Bruselas
Las incógnitas de su reinado
El rey Felipe no lo va a tener fácil. También tendrá que ganarse el trono, como su padre
Ayer comenzó Felipe a reinar sobre los belgas. Y lo ha hecho de manera discreta, sin levantar arcos triunfantes ni llevando a Bruselas a los miembros del Gotha para que le arroparan. Simplemente ha añadido al presupuesto habitual de la fiesta nacional, que se celebró también ayer, y que suele ser de 500.000 euros, otros 100.000 más. Y aunque las comparaciones son siempre odiosas, nada tuvieron que ver las ceremonias y actos del comienzo de su reinado con los fastos de su vecina Holanda, ni con los presupuestos recientes para funerales de Estado que conocimos en Gran Bretaña. Y eso está bien.Está bien porque una ceremonia de abdicación del anterior soberano, y otra de jura del sucesor, no necesita de invitados reales que llenen las páginas del papel cuché. Tampoco de grandes presupuestos. Las nuevas monarquías se van poniendo al día. Ya saben que viven de los presupuestos del Estado y que no son tiempos de derroche, sino más bien de austeridad.
Sin embargo, la proclamación y jura del nuevo Rey permite otras consideraciones. La primera, el recuerdo al que deja la Jefatura del Estado: Alberto II. Nadie daba un duro por él cuando juró su cargo. Hasta los propios monárquicos pensaban que era mejor que dejara correr el turno y que fuera su hijo, el desde ayer nuevo rey, el que sucediera a Balduino. Para eso, el llorado soberano se había preocupado incluso de formarlo. Pero no fue así. Y no fue así porque, sencillamente, se cumplió la ley. Y la ley belga decía, su Constitución, que la corona correspondía al hermano menor Alberto. Ni los datos ya conocidos entonces sobre su hija extramatrimonial, ni las infidelidades de Paola, ni siquiera las propias dudas que despertaba él mismo, fueron motivo para que renunciara a sus derechos legítimos. Y juró. Y reinó veinte años. Veinte años en los que los negocios de su hijo Laurent y las pretensiones de su hija natural fueron solo el aperitivo de lo realmente difícil: reinar sobre un país dividido en dos comunidades, flamencos y valones, que hacen responsable a la monarquía de su unidad. Pero lo hizo.
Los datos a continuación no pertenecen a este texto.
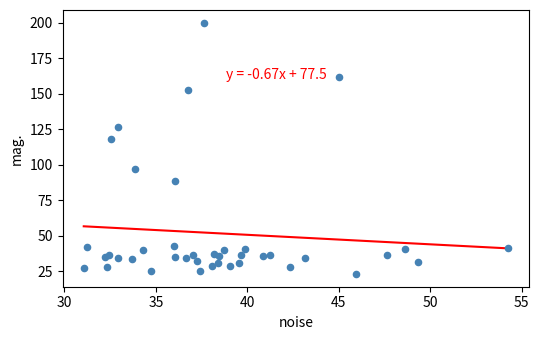

What Y value in the scatter plot is closest to 111?

117.9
Desde hace meses se viene hablando en Bélgica de una reforma constitucional que limite los poderes del soberano, especialmente en lo que se refiere a la designación del primer ministro. Algo de lo que Alberto II puede vanagloriarse. Fue su gran acierto cuando resolvió hace unos años una crisis que tuvo a Bélgica sin gobierno durante casi dos años. Ahora, los partidos flamencos pretenden limitar en la Constitución esos poderes poco habituales en Europa, todo hay que decirlo, pero muy eficaces para un país dividido y poco dado a los pactos. Veremos cómo sortea este temporal el nuevo monarca. Ahí tendrá que poner en práctica todo su saber hacer, sobre todo desde que unas declaraciones suyas consiguieran irritar al entonces partido mayoritario flamenco.
Una segunda reflexión tiene que ser naturalmente sobre el nuevo Rey. Felipe llega al trono con una cierta contestación. Se ha puesto en duda su preparación y su carácter. Lo primero tiene gracia siendo licenciado en Oxford (Inglaterra) y en Stanford (Estados Unidos); pero son las dudas sobre su timidez las que despiertan una mayor sonrisa. Es verdad que los belgas no son como los holandeses. Estos llevan la monarquía en el corazón y en la cartera, pero los belgas –algunos belgas- la perciben como un yugo. Pues deberían percatarse de que los últimos soberanos, Balduino y Alberto, han sido bastante ejemplares en el cumplimiento de sus obligaciones en la Jefatura del Estado. Y que el nuevo Rey se presenta arropado por Matilde, la primera reina belga de la dinastía, y cuatro hijos que aseguran, no solo la sucesión, sino la tranquilidad de un hogar ya creado, que le permita dedicarse por entero a su país. No lo va a tener fácil. También tendrá que ganarse el trono. Como su padre.